→ Problem requirements
Please return the lines below verbatim, beginning at the one that has "pinky pip: (466, 328)" and stopping after the one that has "ring dip: (192, 169)", and add no other lines.
+===+
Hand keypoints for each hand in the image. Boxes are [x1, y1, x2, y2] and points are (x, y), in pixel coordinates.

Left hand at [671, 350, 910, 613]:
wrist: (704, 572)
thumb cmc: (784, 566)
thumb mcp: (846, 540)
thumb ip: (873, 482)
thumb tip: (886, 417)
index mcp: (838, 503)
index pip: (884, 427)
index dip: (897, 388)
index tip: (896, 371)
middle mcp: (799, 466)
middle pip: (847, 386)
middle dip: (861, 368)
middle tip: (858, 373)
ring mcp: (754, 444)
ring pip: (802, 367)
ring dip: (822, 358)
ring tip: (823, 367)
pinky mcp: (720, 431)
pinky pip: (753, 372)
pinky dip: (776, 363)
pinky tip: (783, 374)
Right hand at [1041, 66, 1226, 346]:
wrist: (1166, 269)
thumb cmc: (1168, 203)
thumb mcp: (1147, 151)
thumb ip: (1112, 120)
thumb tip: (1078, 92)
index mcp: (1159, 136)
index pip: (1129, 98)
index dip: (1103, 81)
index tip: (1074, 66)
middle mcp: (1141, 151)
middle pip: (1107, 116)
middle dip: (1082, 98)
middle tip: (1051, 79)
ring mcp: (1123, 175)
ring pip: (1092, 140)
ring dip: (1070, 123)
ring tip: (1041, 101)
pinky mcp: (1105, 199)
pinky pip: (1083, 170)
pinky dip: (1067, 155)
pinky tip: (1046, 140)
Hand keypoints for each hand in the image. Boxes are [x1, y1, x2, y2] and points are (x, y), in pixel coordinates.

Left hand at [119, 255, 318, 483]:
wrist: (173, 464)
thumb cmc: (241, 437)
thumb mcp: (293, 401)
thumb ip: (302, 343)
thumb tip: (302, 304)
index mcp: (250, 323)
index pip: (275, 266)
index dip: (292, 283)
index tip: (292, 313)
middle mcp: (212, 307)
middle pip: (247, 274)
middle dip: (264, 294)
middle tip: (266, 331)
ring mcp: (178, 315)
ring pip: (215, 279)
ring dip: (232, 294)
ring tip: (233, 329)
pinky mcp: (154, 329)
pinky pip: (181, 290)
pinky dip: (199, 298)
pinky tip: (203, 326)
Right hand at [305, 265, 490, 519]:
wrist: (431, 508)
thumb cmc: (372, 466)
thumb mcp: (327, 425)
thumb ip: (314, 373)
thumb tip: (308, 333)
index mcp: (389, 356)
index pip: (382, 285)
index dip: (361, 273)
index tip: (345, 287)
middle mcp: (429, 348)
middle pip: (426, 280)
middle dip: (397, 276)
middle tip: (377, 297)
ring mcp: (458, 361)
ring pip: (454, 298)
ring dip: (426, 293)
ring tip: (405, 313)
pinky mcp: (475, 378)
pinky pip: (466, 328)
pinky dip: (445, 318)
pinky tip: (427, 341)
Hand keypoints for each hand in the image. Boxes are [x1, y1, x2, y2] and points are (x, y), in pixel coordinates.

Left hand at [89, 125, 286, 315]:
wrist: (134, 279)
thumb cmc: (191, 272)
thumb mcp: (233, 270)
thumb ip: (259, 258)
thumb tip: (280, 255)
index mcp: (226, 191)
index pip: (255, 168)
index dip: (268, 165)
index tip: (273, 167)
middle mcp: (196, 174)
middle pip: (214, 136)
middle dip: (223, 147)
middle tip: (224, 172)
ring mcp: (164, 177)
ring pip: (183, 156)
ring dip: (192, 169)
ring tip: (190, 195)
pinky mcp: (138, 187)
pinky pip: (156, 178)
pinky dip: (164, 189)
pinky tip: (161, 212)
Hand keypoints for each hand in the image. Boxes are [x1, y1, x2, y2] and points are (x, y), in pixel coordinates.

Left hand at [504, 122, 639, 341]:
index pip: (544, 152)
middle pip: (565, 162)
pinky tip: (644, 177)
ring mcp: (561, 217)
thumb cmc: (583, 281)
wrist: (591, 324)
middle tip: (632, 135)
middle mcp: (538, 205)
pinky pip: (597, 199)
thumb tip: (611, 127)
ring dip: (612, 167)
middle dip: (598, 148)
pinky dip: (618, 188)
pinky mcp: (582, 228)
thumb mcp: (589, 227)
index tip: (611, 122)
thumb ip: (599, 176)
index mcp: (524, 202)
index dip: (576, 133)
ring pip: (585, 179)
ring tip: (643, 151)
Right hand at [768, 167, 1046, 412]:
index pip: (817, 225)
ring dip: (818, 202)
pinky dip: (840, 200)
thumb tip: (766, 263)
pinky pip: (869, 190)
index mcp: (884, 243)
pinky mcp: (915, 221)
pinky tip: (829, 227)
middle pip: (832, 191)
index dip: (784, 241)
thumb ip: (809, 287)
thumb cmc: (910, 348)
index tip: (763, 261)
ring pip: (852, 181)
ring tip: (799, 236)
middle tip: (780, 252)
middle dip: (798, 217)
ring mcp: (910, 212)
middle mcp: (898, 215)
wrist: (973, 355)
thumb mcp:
+===+
→ Result below
pinky pip: (466, 328)
pinky dip: (445, 318)
pinky tip: (427, 341)
Hand keypoints for each hand in the image. Boxes are [x1, y1, x2, y2] and points are (x, y), in pixel coordinates.

Left hand at [89, 125, 286, 315]:
wrist: (134, 279)
thumb cmc: (191, 272)
thumb mcp: (233, 270)
thumb ip: (259, 258)
thumb tip: (280, 255)
index mcp: (226, 191)
index pip: (255, 168)
index dip: (268, 165)
index tip: (273, 167)
middle mcp: (196, 174)
middle pip: (214, 136)
middle dip: (223, 147)
middle tip: (224, 172)
ring mcp: (164, 177)
ring pip: (183, 156)
ring dip: (192, 169)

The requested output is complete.